Selected text:
◇ ◇ ◇ ◇ ◇

- Born: 4 March 1954 (age 72)
- Education: University College London University of York
- Occupations: Businesswoman and entrepreneur
- Known for: Founder of the publishing house Fourth Estate
- Spouse(s): The Hon. Nicholas Howard, m. 1992
- Children: 1 daughter
- Parent(s): Thomas E. Barnsley, OBE, and Margaret Gwyneth Barnsley (née Llewellin)

= Victoria Barnsley =

British businesswoman and entrepreneur (born 1954)

Victoria Barnsley (born 4 March 1954) is a British businesswoman and entrepreneur. In 1984, she co-founded the publishing house Fourth Estate after raising £80,000 from four backers via the Business Expansion Scheme, a scheme that provided investors with tax incentives. In 2000, the company was acquired by HarperCollins, a subsidiary of News Corporation, for a figure believed to be about £10.2m. As part of the deal, she joined the company and was later made CEO and Publisher of HarperCollins UK and International in 2008. She remained in this position until July 2013. While at HarperCollins, she helped to develop its digital and international content business.

◇ ◇ ◇ ◇ ◇

Entries shown:
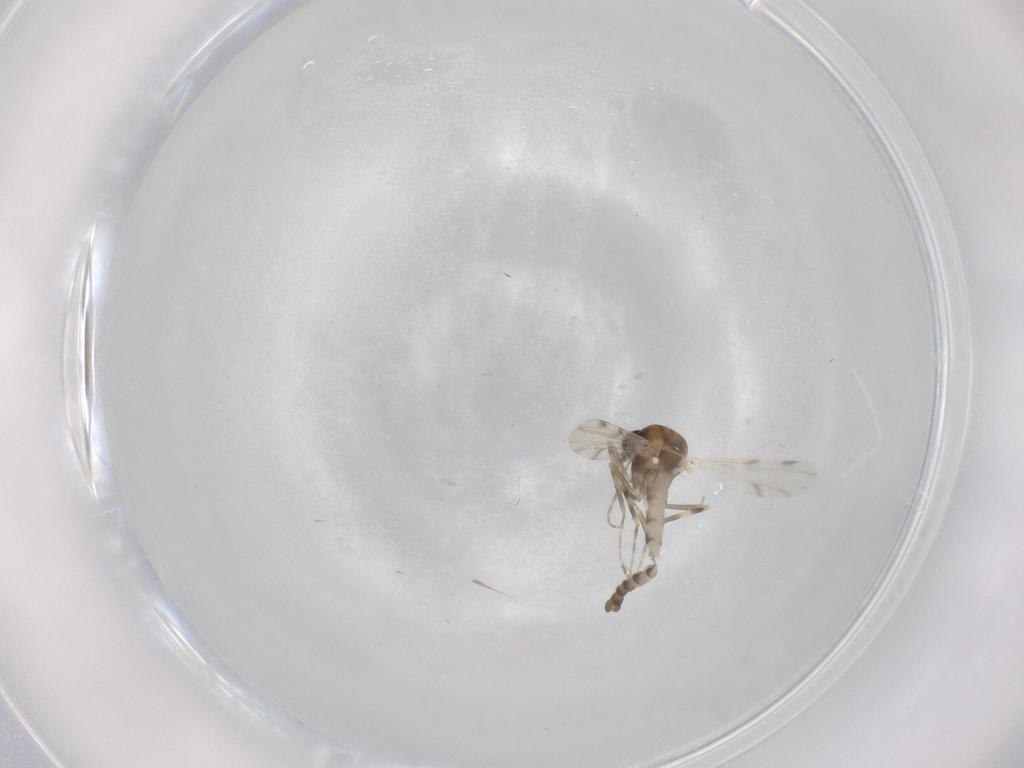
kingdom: Animalia
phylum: Arthropoda
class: Insecta
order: Diptera
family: Ceratopogonidae
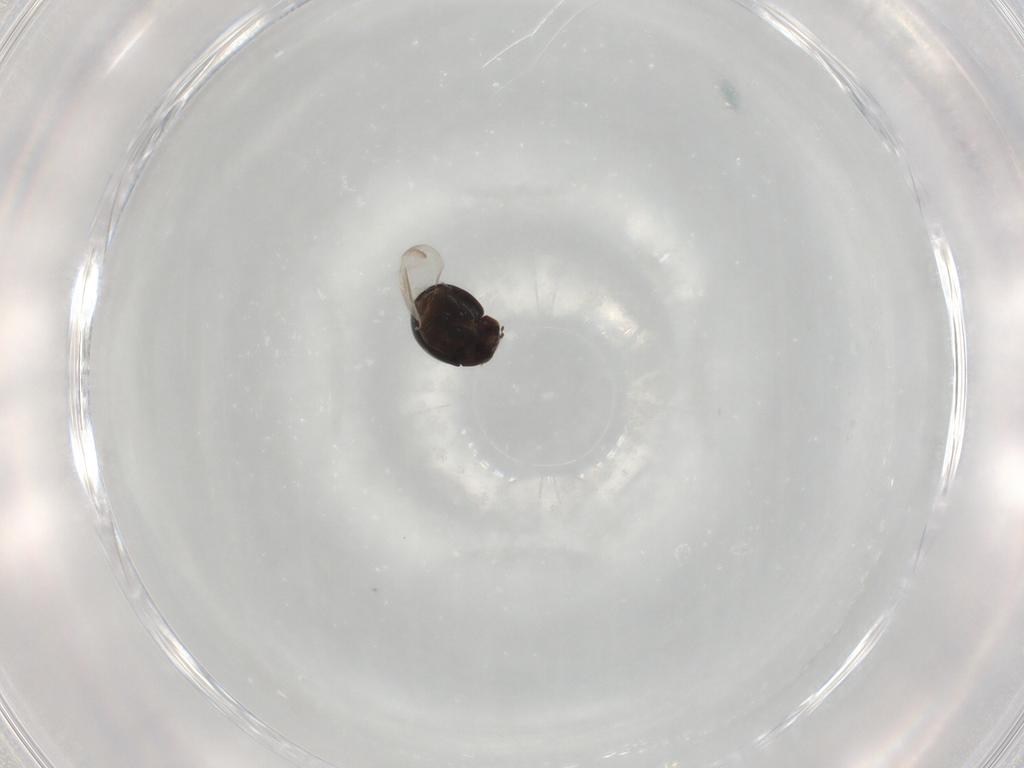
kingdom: Animalia
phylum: Arthropoda
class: Insecta
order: Coleoptera
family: Coccinellidae
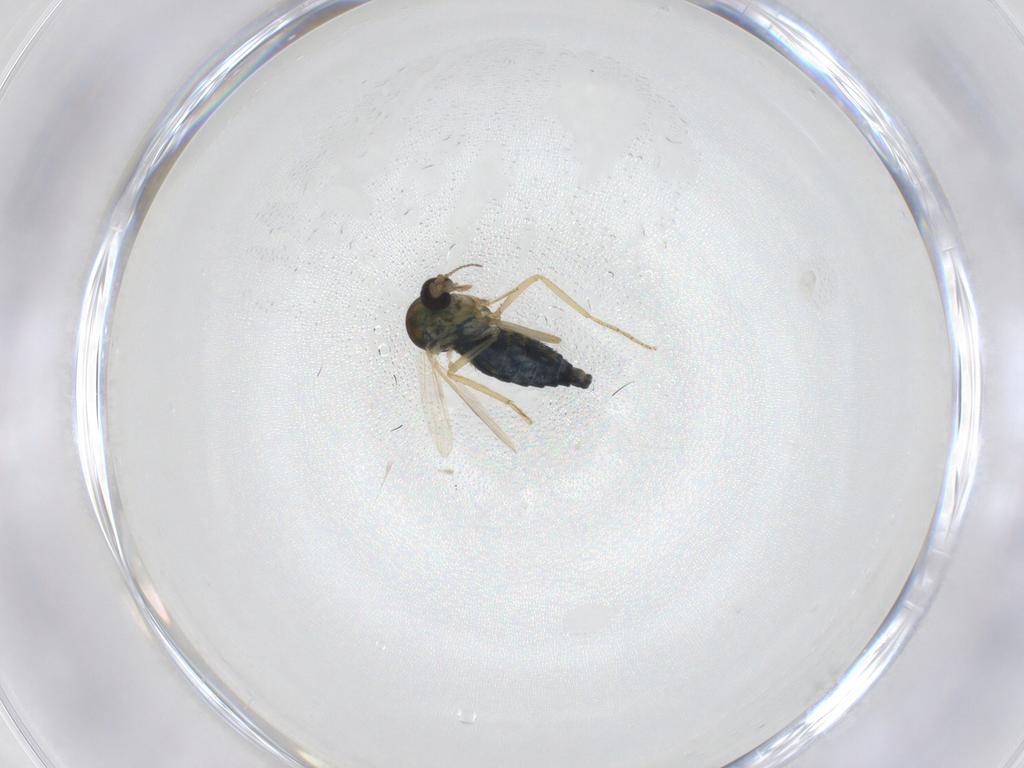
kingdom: Animalia
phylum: Arthropoda
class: Insecta
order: Diptera
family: Ceratopogonidae
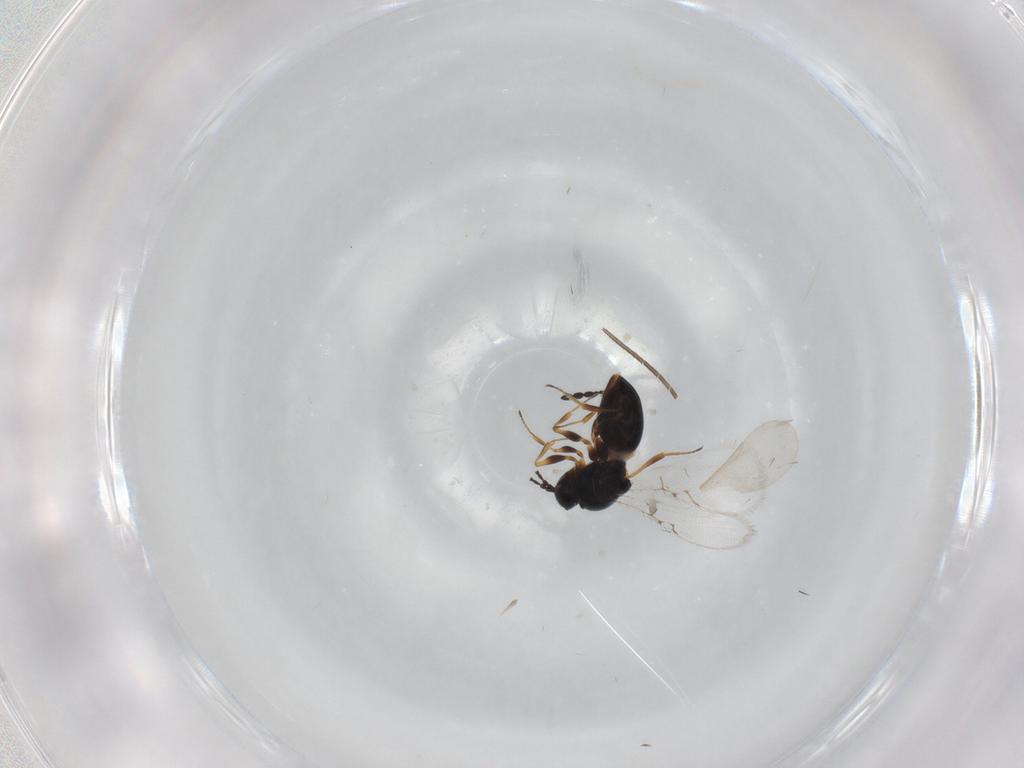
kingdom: Animalia
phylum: Arthropoda
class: Insecta
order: Hymenoptera
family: Figitidae
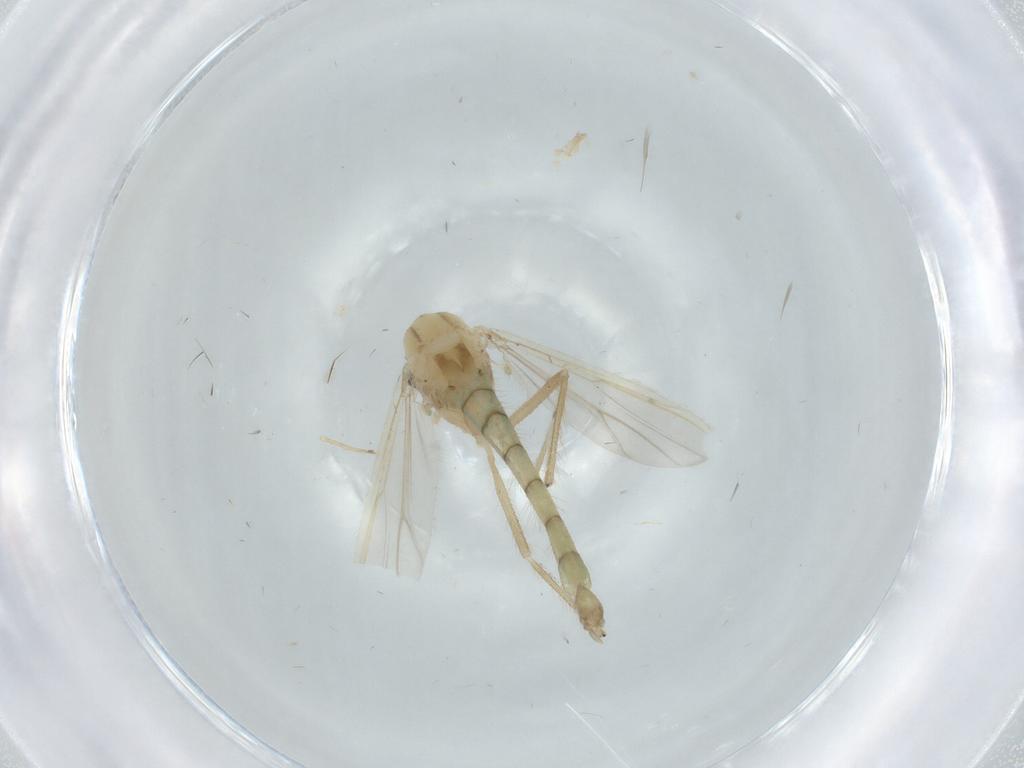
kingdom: Animalia
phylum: Arthropoda
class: Insecta
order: Diptera
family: Chironomidae
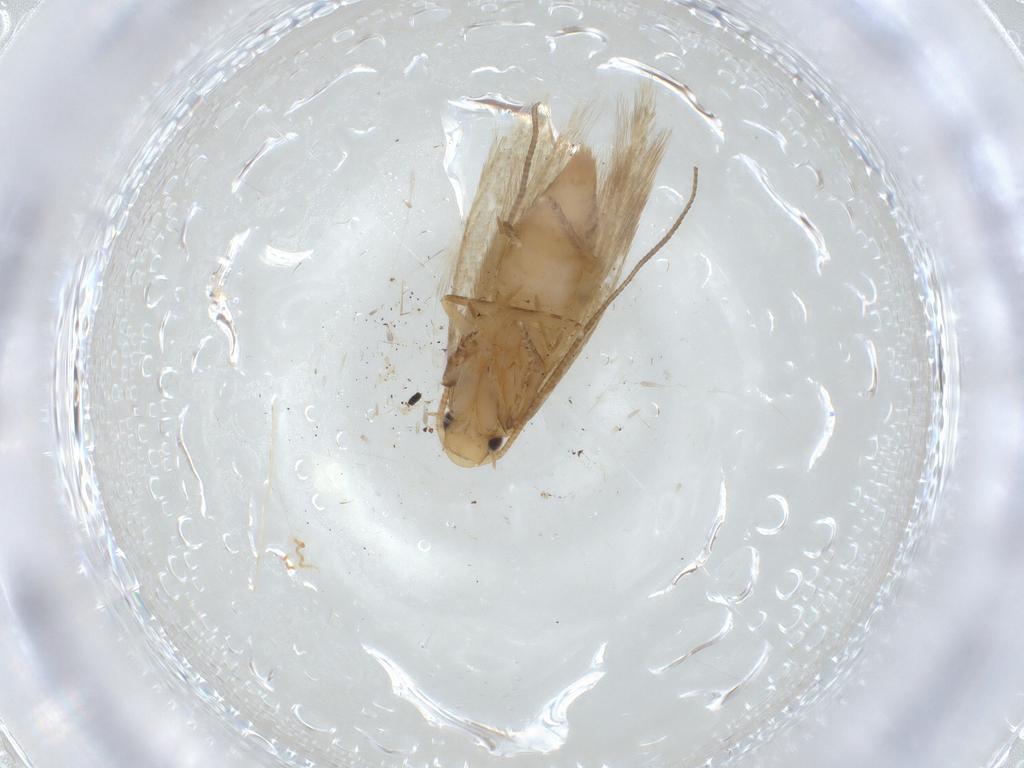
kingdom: Animalia
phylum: Arthropoda
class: Insecta
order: Lepidoptera
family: Tineidae
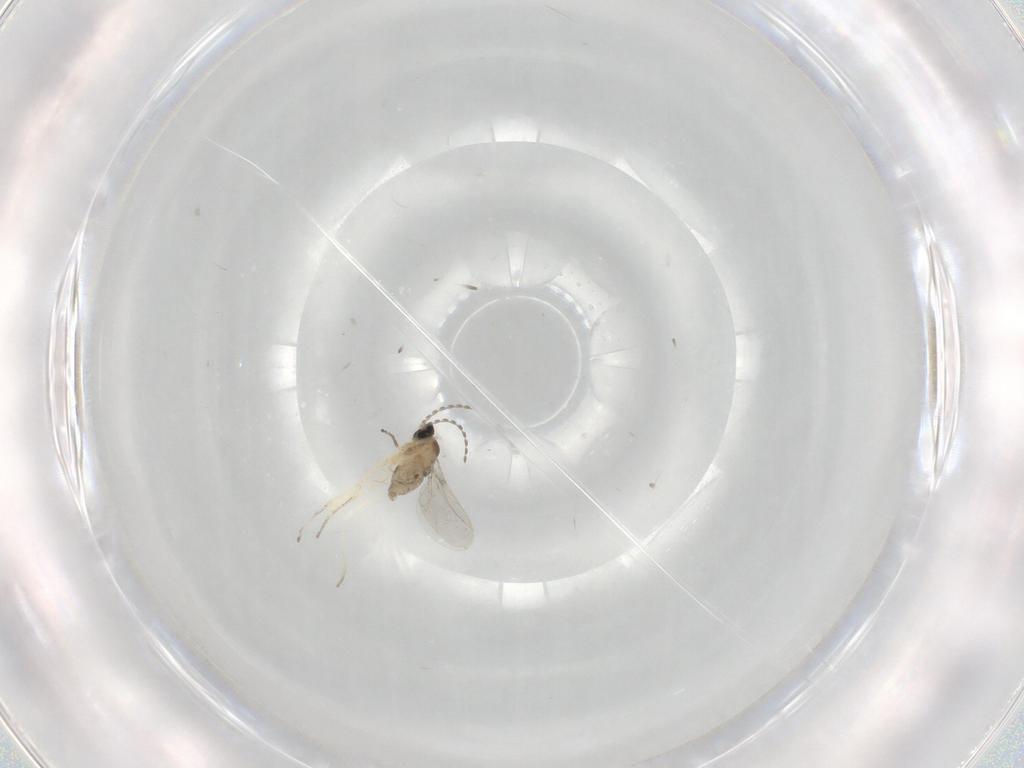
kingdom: Animalia
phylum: Arthropoda
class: Insecta
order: Diptera
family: Cecidomyiidae
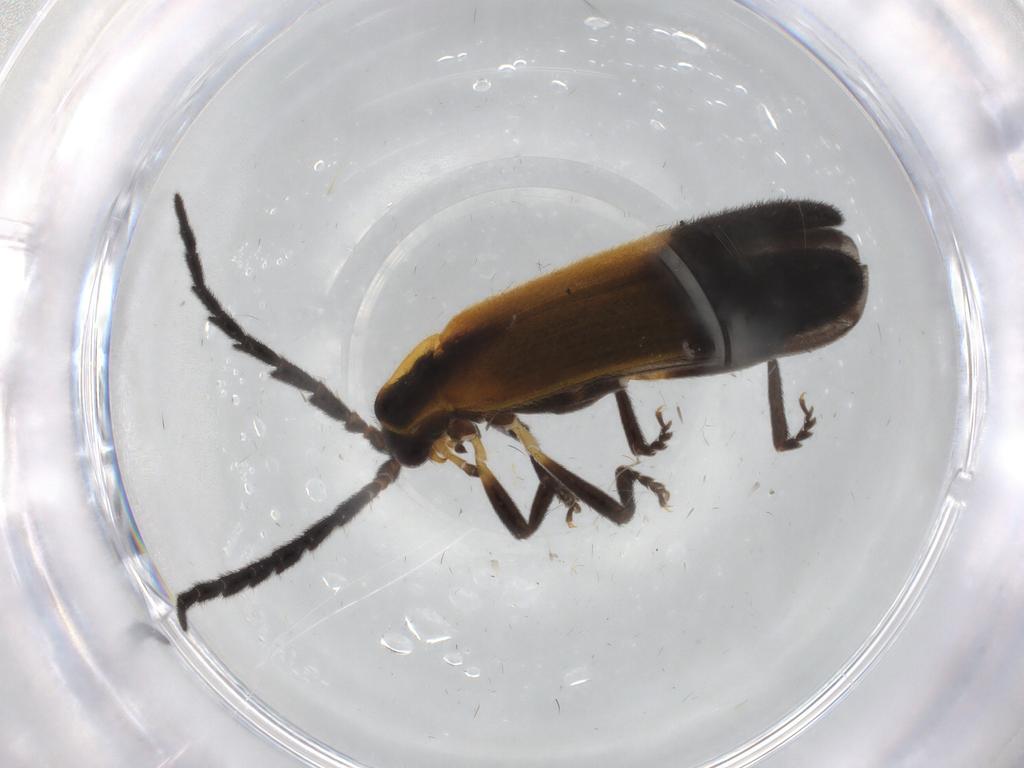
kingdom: Animalia
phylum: Arthropoda
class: Insecta
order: Coleoptera
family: Lycidae
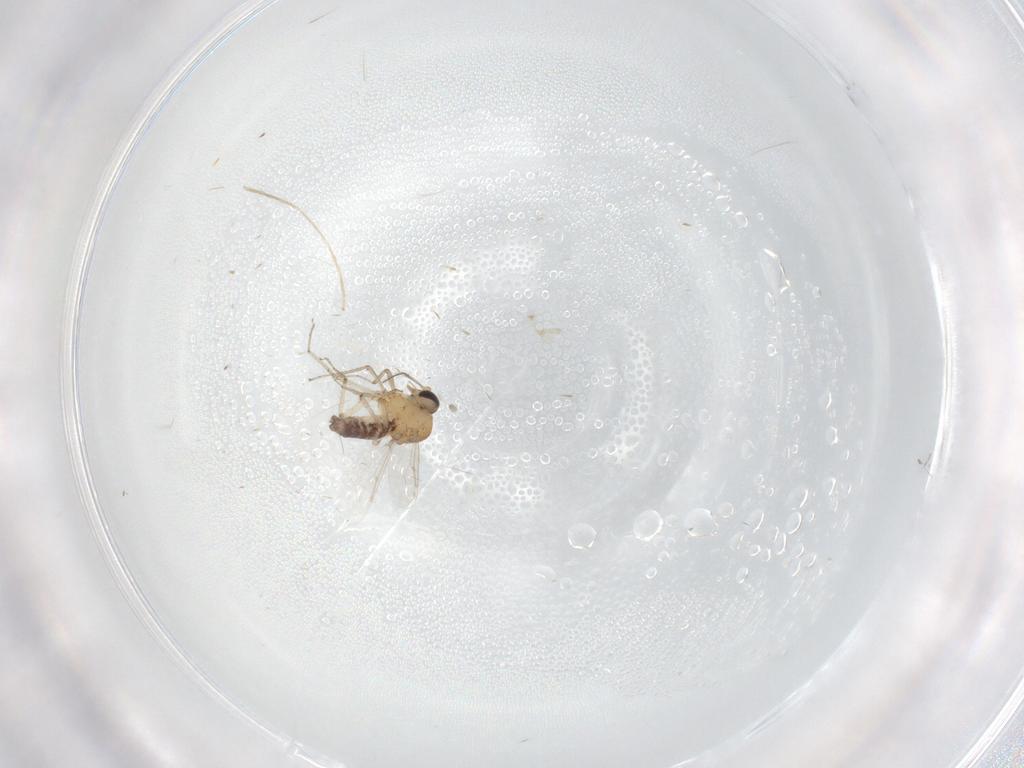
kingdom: Animalia
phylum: Arthropoda
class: Insecta
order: Diptera
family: Ceratopogonidae
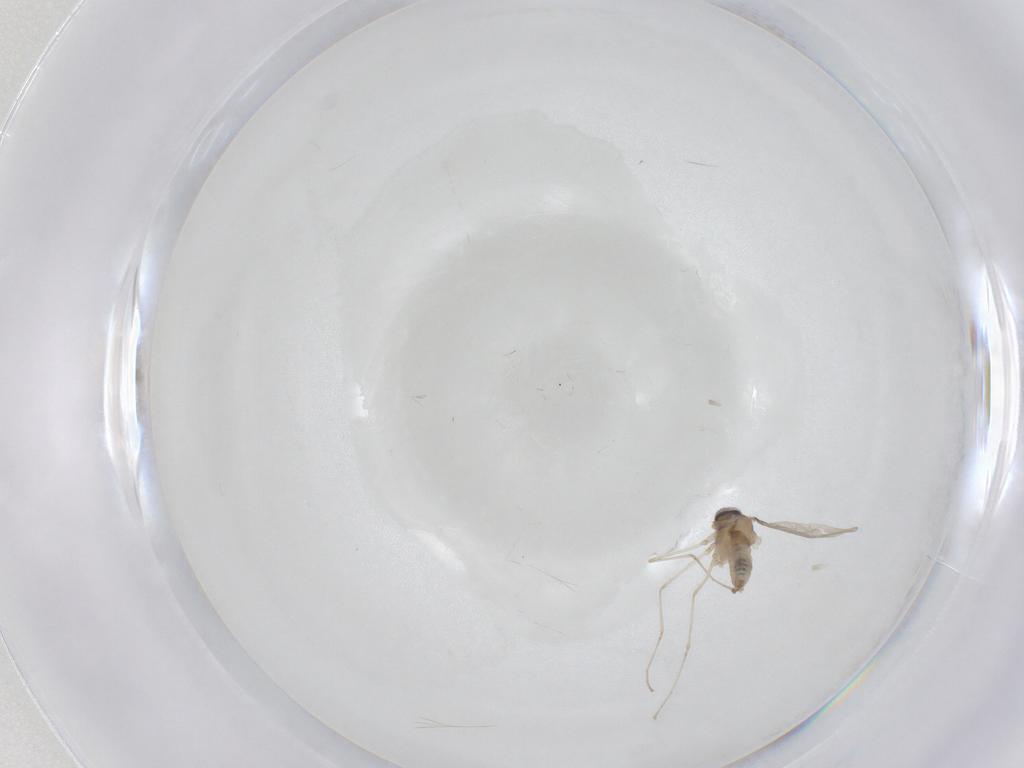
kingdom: Animalia
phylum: Arthropoda
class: Insecta
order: Diptera
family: Cecidomyiidae
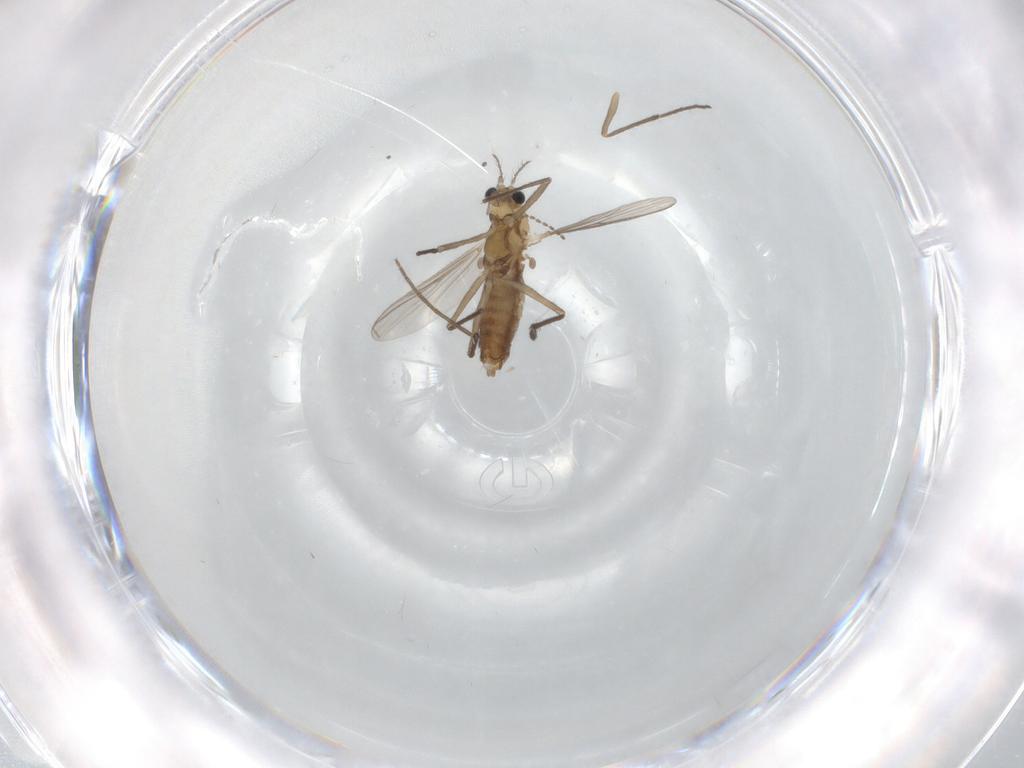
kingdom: Animalia
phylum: Arthropoda
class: Insecta
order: Diptera
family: Chironomidae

◇ ◇ ◇ ◇ ◇

Tasks and exercises:
• 1. According to the Victoria Barnsley biography, how much money did she raise to co-found Fourth Estate, and from how many backers?
• 2. Using the Victoria Barnsley biography, say whether each statement agrees with it, and quote the words that decide it.
(a) HarperCollins acquired Fourth Estate in 2000.
(b) Barnsley became CEO and Publisher of HarperCollins UK and International in 2005.
(c) Barnsley held that position until July 2013.

Task-by-task answers:
• 1. She raised £80,000 from four backers.

• 2.
(a) Yes: "In 2000, the company was acquired by HarperCollins"
(b) No: "later made CEO and Publisher of HarperCollins UK and International in 2008"
(c) Yes: "She remained in this position until July 2013."